〇冷凍ほうれん草と切り干し大根のごまポンあえ

→冷凍ほうれん草+切り干し大根+ポン酢+ごま油+白すりごま

 

〇冷凍フルーツのミニパフェ

→冷凍ベリーミックス+コーンフレーク+プレーンヨーグルト+はちみつ

 

セミナーを受けての感想

 

セミナーを受けたことで、冷凍食品に対する私のイメージが大きく変わりました。正直、これまで冷凍食品にはネガティブな印象があり、家庭でもあまり使わないようにしていました。

 

しかし、セミナーで学んだことにより、冷凍食品は急速冷凍によって菌の発生を抑制しており、余分な保存料を使用していないこと、また衛生面にも配慮されていることがわかりました。

 

さらに、冷凍野菜についても、旬の時期に収穫したものをそのまま冷凍しているため、栄養価が高いことを知り、上手に活用することで健康に役立つ可能性があることに気づかされました。

 

日本人の食生活では、塩分過多、野菜不足、魚不足といった課題が指摘されています。

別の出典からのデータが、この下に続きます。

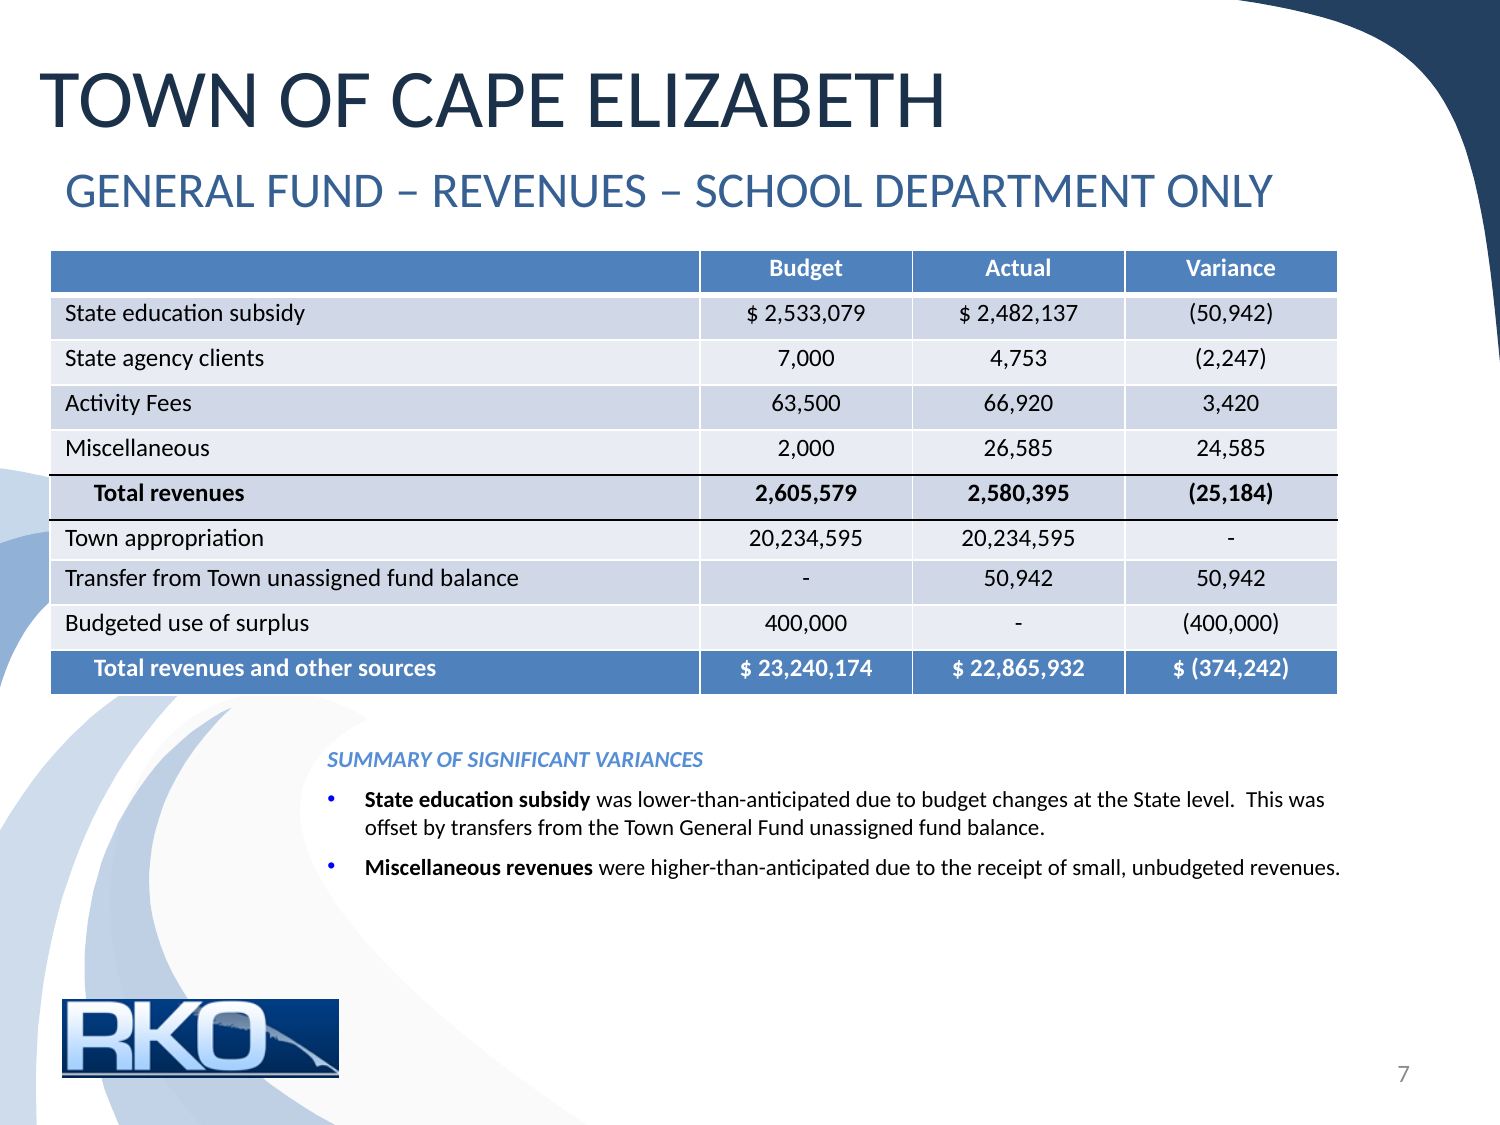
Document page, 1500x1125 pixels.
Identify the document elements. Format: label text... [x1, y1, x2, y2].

冷凍食品を上手に取り入れることで、これらの課題を改善しやすくなることがわかりました。

 

管理栄養士として、冷凍食品のメリットをしっかり理解し、それを患者様に伝えることで、負担を減らしながら健康改善に役立つ具体的な提案を行う必要があると強く感じました。